RECORDS SUPPLIED:
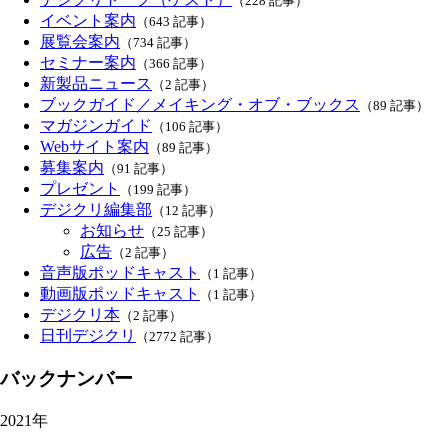
（228 記事）
イベント案内
（643 記事）
展覧会案内
（734 記事）
セミナー案内
（366 記事）
新製品ニュース
（2 記事）
ブックガイド／メイキング・オブ・ブックス
（89 記事）
マガジンガイド
（106 記事）
Webサイト案内
（89 記事）
募集案内
（91 記事）
プレゼント
（199 記事）
デジクリ編集部
（12 記事）
お知らせ
（25 記事）
広告
（2 記事）
音声版ポッドキャスト
（1 記事）
動画版ポッドキャスト
（1 記事）
デジクリ本
（2 記事）
日刊デジクリ
（2772 記事）
バックナンバー
2021年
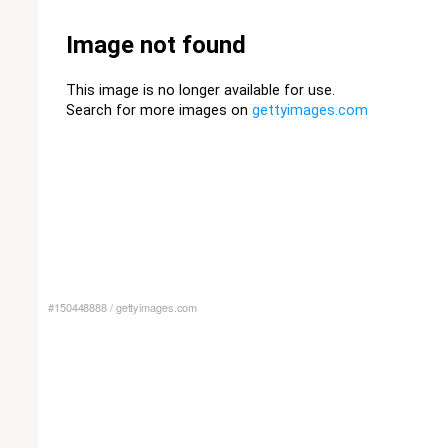
#150448888
/
gettyimages.com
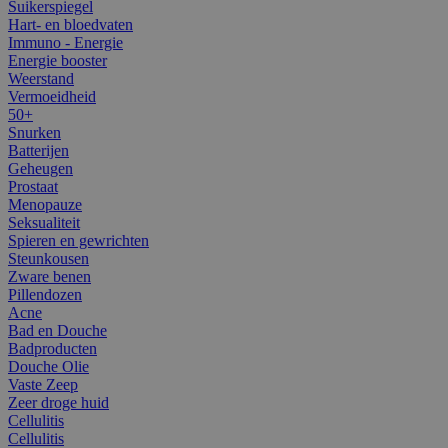
Suikerspiegel
Hart- en bloedvaten
Immuno - Energie
Energie booster
Weerstand
Vermoeidheid
50+
Snurken
Batterijen
Geheugen
Prostaat
Menopauze
Seksualiteit
Spieren en gewrichten
Steunkousen
Zware benen
Pillendozen
Acne
Bad en Douche
Badproducten
Douche Olie
Vaste Zeep
Zeer droge huid
Cellulitis
Cellulitis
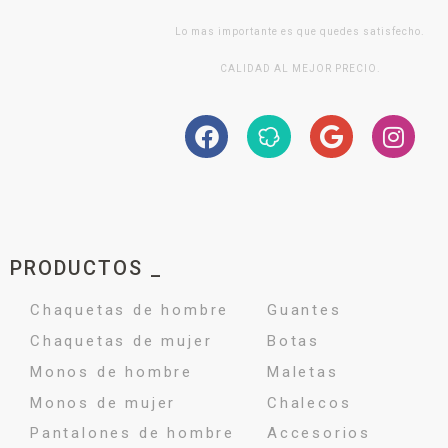
Lo mas importante es que quedes satisfecho.
CALIDAD AL MEJOR PRECIO.
PRODUCTOS _
Chaquetas de hombre
Guantes
Chaquetas de mujer
Botas
Monos de hombre
Maletas
Monos de mujer
Chalecos
Pantalones de hombre
Accesorios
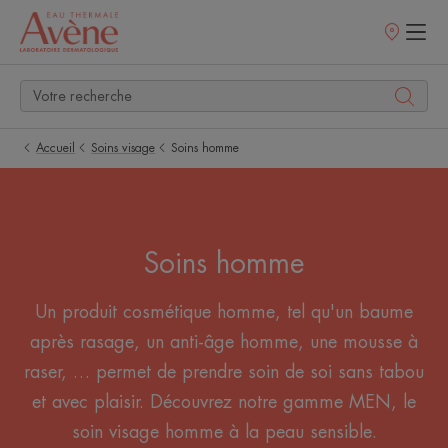
Points
de
vente
Accueil
Soins visage
Soins homme
Soins homme
Un produit cosmétique homme, tel qu'un baume
après rasage, un anti-âge homme, une mousse à
raser, … permet de prendre soin de soi sans tabou
et avec plaisir. Découvrez notre gamme MEN, le
soin visage homme à la peau sensible.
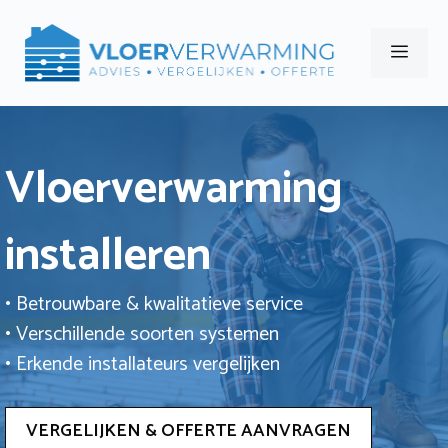
Ga
naar
Men
de
inhoud
Vloerverwarming
installeren
• Betrouwbare & kwalitatieve service
• Verschillende soorten systemen
• Erkende installateurs vergelijken
VERGELIJKEN & OFFERTE AANVRAGEN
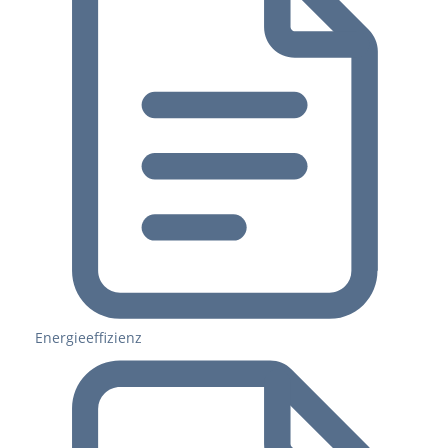
Energieeffizienz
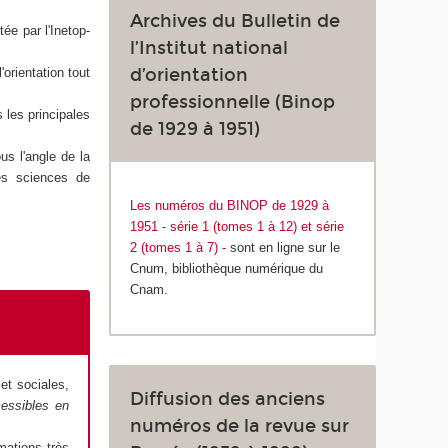
Archives du Bulletin de
ée par l'Inetop-
l’Institut national
d’orientation
orientation tout
professionnelle (Binop
 les principales
de 1929 à 1951)
us l'angle de la
les sciences de
Les numéros du BINOP de 1929 à
1951 - série 1 (tomes 1 à 12) et série
2 (tomes 1 à 7) -
sont en ligne sur le
Cnum, bibliothèque numérique du
Cnam.
et sociales,
Diffusion des anciens
essibles en
numéros de la revue sur
mations très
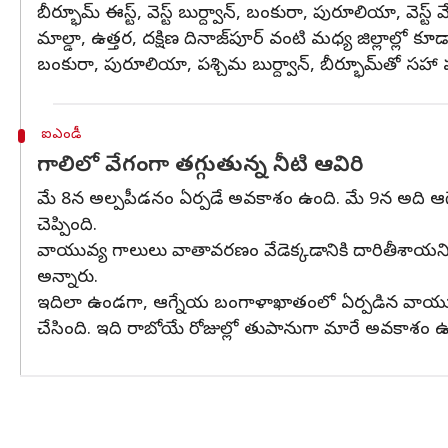
బీర్భూమ్ ఈస్ట్, వెస్ట్ బుర్ద్వాన్, బంకురా, పురూలియా, వెస్ట
మాల్డా, ఉత్తర, దక్షిణ దినాజ్‌పూర్ వంటి మధ్య జిల్లాల్
బంకురా, పురూలియా, పశ్చిమ బుర్ద్వాన్, బీర్భూమ్‌తో సహా 
ఐఎండీ
గాలిలో వేగంగా తగ్గుతున్న నీటి ఆవిరి
మే 8న అల్పపీడనం ఏర్పడే అవకాశం ఉంది. మే 9న అది ఆగ
చెప్పింది.
వాయువ్య గాలులు వాతావరణం వేడెక్కడానికి దారితీశాయన
అన్నారు.
ఇదిలా ఉండగా, ఆగ్నేయ బంగాళాఖాతంలో ఏర్పడిన వాయుగుండ
చేసింది. ఇది రాబోయే రోజుల్లో తుపానుగా మారే అవకాశం ఉ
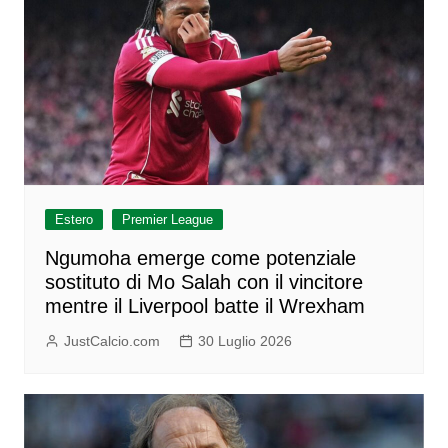
Estero
Premier League
Ngumoha emerge come potenziale
sostituto di Mo Salah con il vincitore
mentre il Liverpool batte il Wrexham
JustCalcio.com
30 Luglio 2026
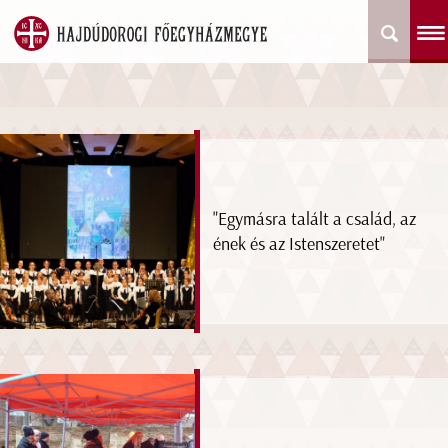
"Egymásra talált a család, az
ének és az Istenszeretet"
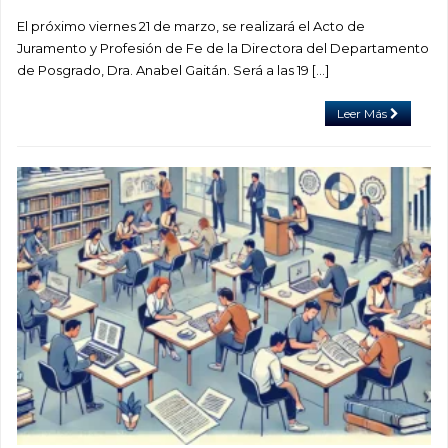
El próximo viernes 21 de marzo, se realizará el Acto de
Juramento y Profesión de Fe de la Directora del Departamento
de Posgrado, Dra. Anabel Gaitán. Será a las 19 […]
Leer Más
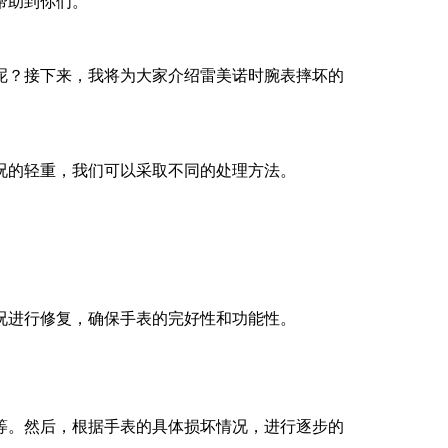
帮助到你们。
呢？接下来，我将为大家介绍雷美诺时腕表摔坏的
况的轻重，我们可以采取不同的处理方法。
况进行修复，确保手表的完好性和功能性。
等。然后，根据手表的具体损坏情况，进行逐步的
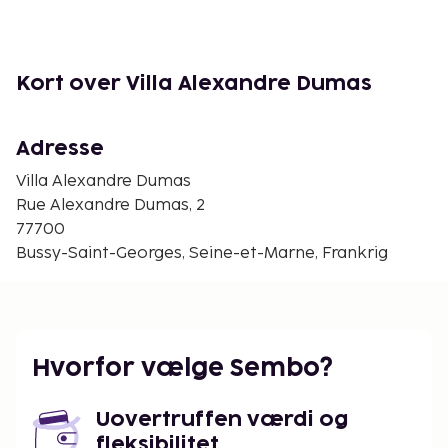
Kort over Villa Alexandre Dumas
Adresse
Villa Alexandre Dumas
Rue Alexandre Dumas, 2
77700
Bussy-Saint-Georges, Seine-et-Marne, Frankrig
Hvorfor vælge Sembo?
Uovertruffen værdi og
fleksibilitet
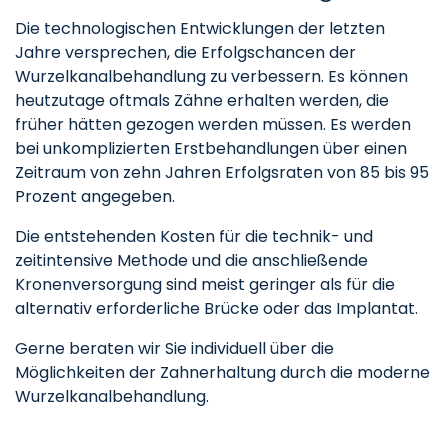
Die technologischen Entwicklungen der letzten
Jahre versprechen, die Erfolgschancen der
Wurzelkanalbehandlung zu verbessern. Es können
heutzutage oftmals Zähne erhalten werden, die
früher hätten gezogen werden müssen. Es werden
bei unkomplizierten Erstbehandlungen über einen
Zeitraum von zehn Jahren Erfolgsraten von 85 bis 95
Prozent angegeben.
Die entstehenden Kosten für die technik- und
zeitintensive Methode und die anschließende
Kronenversorgung sind meist geringer als für die
alternativ erforderliche Brücke oder das Implantat.
Gerne beraten wir Sie individuell über die
Möglichkeiten der Zahnerhaltung durch die moderne
Wurzelkanalbehandlung.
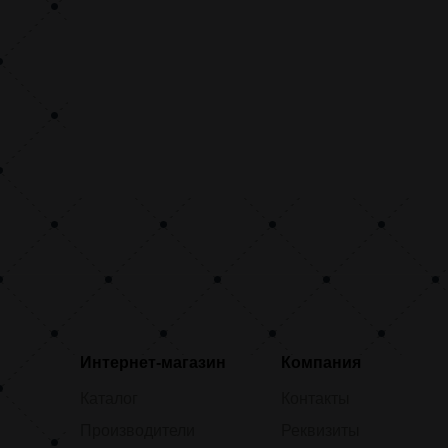
Интернет-магазин
Компания
Каталог
Контакты
Производители
Реквизиты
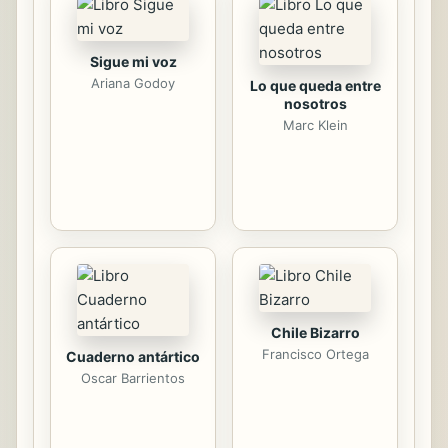
el descreimiento. "Ringo Mentón de
Seda" narra la inesperada caída de
un boxeador cuyo estilo consiste en
Sigue mi voz
casi no lanzar golpe y ganar siempre
Ariana Godoy
Lo que queda entre
por nocaut. "Un especialista del...
nosotros
Marc Klein
Chile Bizarro
Francisco Ortega
Cuaderno antártico
Oscar Barrientos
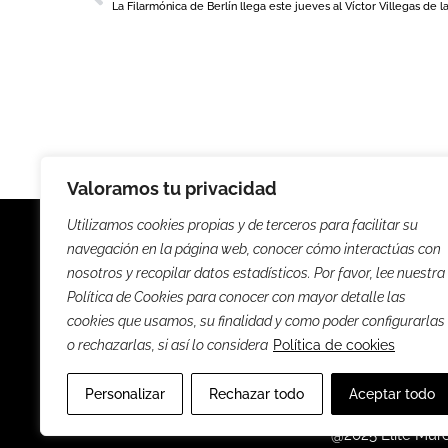
Valoramos tu privacidad
Utilizamos cookies propias y de terceros para facilitar su
navegación en la página web, conocer cómo interactúas con
nosotros y recopilar datos estadísticos. Por favor, lee nuestra
Política de Cookies para conocer con mayor detalle las
Noticias
Entrevista
cookies que usamos, su finalidad y como poder configurarlas
o rechazarlas, si así lo considera
Política de cookies
Sus
Personalizar
Rechazar todo
Aceptar todo
@2025 Élite Mur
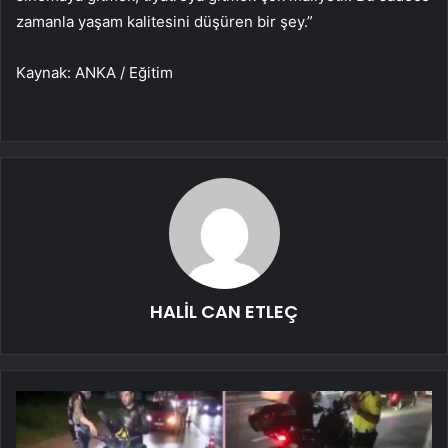
zamanla yaşam kalitesini düşüren bir şey.”
Kaynak: ANKA / Eğitim
HALİL CAN ETLEÇ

WHAT THIS TASK INVOLVES: A word-for-word reproduction is needed of the lines above from the line containing "Steunkousen" through the line containing "Un produit cosmétique homme, tel qu'un baume", with both ends kept and no pictures.

WRITTEN SOLUTION:
Steunkousen
Zware benen
Pillendozen
Acne
Bad en Douche
Badproducten
Douche Olie
Vaste Zeep
Zeer droge huid
Cellulitis
Cellulitis
Lo mas importante es que quedes satisfecho.
CALIDAD AL MEJOR PRECIO.
PRODUCTOS _
Chaquetas de hombre
Guantes
Chaquetas de mujer
Botas
Monos de hombre
Maletas
Monos de mujer
Chalecos
Pantalones de hombre
Accesorios
Points
de
vente
Accueil
Soins visage
Soins homme
Soins homme
Un produit cosmétique homme, tel qu'un baume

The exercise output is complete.